Het amendement-Lambrechts c.s., van D66, PvdA en VVD – ik hoop dat ik het in de goede volgorde zeg – had ik graag mede willen ondertekenen, maar mijn fractie maakt geen deel uit van de coalitie. Ere wie ere toekomt. Dat amendement zullen wij steunen, want hiermee wordt ook medische biologie in het voorstel betrokken. Dit vak kent een grote verwevenheid in onderwijs, onderzoek en beroepspraktijk met de andere bèta-opleidingen. De andere natuurwetenschappen, medische biologie en gewone biologie zijn inhoudelijk nauw vervlochten. Medische biologie speelt ook een cruciale rol bij innovaties op technologisch en medisch gebied. Verleden jaar verscheen de Technologieradar van het ministerie van Economische Zaken. Hieruit blijkt wat wij eigenlijk allang wisten, namelijk dat technologisch onderzoek van cruciale betekenis is voor de Nederlandse economie. Er worden 15 strategische onderzoeksterreinen genoemd. In vier daarvan spelen biologen en medisch biologen een vooraanstaande rol, vooral als het gaat om biokatalyse, gentechnologie, DNA-onderzoek, bioprocestechnologie en energie. Ook vanuit economisch oogpunt bezien, is het dus verstandig om de kwaliteit van deze opleidingen op peil te houden en de cursusduur daarop aan te passen. Qua zwaarte kun je een verschil in duur tussen medische en gewone biologie moeilijk verdedigen, maar bestuurlijk is dit ook moeilijk vorm te geven. Ook de scheiding tussen medische biologie als het gaat om de sectoren of faculteiten natuur en gezondheid, is mij niet helemaal duidelijk. In het blad Folia van mijn eigen Universiteit van Amsterdam – ik heb daar gestudeerd – wordt gezegd dat men vermoedt dat de ambtenaren die deze wet hebben gemaakt, de biomedici gewoon over het hoofd hebben gezien. Ik denk dat dit een juiste veronderstelling is.

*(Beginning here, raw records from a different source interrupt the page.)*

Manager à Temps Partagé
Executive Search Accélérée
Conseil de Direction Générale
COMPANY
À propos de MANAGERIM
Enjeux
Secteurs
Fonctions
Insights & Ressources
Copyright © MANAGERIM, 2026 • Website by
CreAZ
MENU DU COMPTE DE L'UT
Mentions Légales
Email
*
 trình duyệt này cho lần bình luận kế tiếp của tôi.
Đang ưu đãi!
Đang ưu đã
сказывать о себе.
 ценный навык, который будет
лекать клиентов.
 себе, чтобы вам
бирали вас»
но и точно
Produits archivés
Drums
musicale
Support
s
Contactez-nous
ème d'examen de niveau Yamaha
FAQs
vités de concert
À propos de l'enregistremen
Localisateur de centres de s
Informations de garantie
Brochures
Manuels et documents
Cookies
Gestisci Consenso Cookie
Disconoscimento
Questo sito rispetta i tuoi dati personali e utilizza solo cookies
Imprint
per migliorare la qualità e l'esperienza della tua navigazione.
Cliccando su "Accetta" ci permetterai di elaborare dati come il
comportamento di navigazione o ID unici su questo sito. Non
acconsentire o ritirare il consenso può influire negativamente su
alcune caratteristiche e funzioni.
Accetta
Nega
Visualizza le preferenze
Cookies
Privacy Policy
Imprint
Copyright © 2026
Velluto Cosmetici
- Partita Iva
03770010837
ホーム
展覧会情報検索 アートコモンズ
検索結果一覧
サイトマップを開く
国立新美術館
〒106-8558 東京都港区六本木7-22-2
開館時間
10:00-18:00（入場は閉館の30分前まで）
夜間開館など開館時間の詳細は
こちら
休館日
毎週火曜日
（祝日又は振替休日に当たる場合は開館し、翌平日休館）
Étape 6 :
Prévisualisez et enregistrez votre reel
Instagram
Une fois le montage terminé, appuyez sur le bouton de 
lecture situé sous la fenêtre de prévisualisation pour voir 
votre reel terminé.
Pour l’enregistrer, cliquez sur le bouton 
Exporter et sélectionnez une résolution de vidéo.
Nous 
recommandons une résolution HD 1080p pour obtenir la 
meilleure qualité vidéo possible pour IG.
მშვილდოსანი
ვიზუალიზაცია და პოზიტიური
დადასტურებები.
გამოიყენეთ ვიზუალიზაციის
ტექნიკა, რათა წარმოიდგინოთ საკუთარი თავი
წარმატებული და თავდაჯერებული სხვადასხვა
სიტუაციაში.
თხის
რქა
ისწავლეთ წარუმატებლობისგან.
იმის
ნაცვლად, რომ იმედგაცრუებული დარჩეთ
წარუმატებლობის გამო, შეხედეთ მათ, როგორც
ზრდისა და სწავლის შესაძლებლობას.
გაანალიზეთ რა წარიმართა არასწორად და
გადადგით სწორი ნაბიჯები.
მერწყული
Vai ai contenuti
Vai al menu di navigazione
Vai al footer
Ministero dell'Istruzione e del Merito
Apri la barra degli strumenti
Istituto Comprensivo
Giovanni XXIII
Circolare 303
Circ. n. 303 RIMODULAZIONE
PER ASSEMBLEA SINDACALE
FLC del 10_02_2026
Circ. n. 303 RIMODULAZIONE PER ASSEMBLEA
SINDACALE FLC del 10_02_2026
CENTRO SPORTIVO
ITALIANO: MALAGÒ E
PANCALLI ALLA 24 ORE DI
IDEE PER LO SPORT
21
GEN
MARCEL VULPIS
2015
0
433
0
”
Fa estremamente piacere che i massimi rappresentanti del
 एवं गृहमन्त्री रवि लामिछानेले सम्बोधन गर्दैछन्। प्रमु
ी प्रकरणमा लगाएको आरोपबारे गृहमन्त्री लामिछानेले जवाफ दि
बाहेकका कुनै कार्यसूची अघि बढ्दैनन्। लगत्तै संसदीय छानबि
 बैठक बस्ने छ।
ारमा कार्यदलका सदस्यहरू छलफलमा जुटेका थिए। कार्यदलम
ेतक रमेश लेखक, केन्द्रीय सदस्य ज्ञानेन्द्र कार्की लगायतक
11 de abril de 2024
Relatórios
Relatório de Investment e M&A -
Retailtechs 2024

De beantwoording van de minister met betrekking tot de financiële consequenties kan ik nog niet helemaal volgen. De minister geeft aan dat er, behalve in de sfeer van de studiefinanciering, geen financiële gevolgen zijn voor de financiën van universiteiten. Betekent dit dat de vernieuwing van programma's niet kan inhouden dat er meer uren college worden gevolgd? Betreft de vernieuwing dan vooral meer tijd voor zelfstudie? Als je meer college-uren krijgt, dan heb je immers meer docenten nodig en dus meer geld.

Een ander punt is dat de universiteiten worden geconfronteerd met een korting van 200 mln. Volgens minister Ritzen moet die worden bereikt door een verlaging van de studieduur. Door de cursusduur te verlengen, mag mijns inziens ook een verlengde gemiddelde studieduur worden verwacht. Kan de minister hierop ingaan? Ik ben ook benieuwd naar de kosten van het amendement-Lambrechts c.s.

Er was dus niet alleen maar lof voor het wetsvoorstel. De Onderwijsraad kraakte op eigen initiatief, terwijl men normaal gesproken alleen in opdracht adviezen uitbrengt, in niet mis te verstane bewoordingen het ad-hockarakter van de wet. De minister is het hier weliswaar niet mee eens, maar zijn argumentatie wordt volledig gevonden in de specifieke situatie rond bèta-opleidingen. Dat is nu precies de kritiek waarom dit beleid ad hoc is. Ik vind het goed om die kritiek niet onvermeld te laten, want het is ook kritiek op de visie op het hoger onderwijs. Dit leidt tot de vraag welke opleidingen naar vijf jaar kunnen en op welke wijze je dit wettelijk moet regelen.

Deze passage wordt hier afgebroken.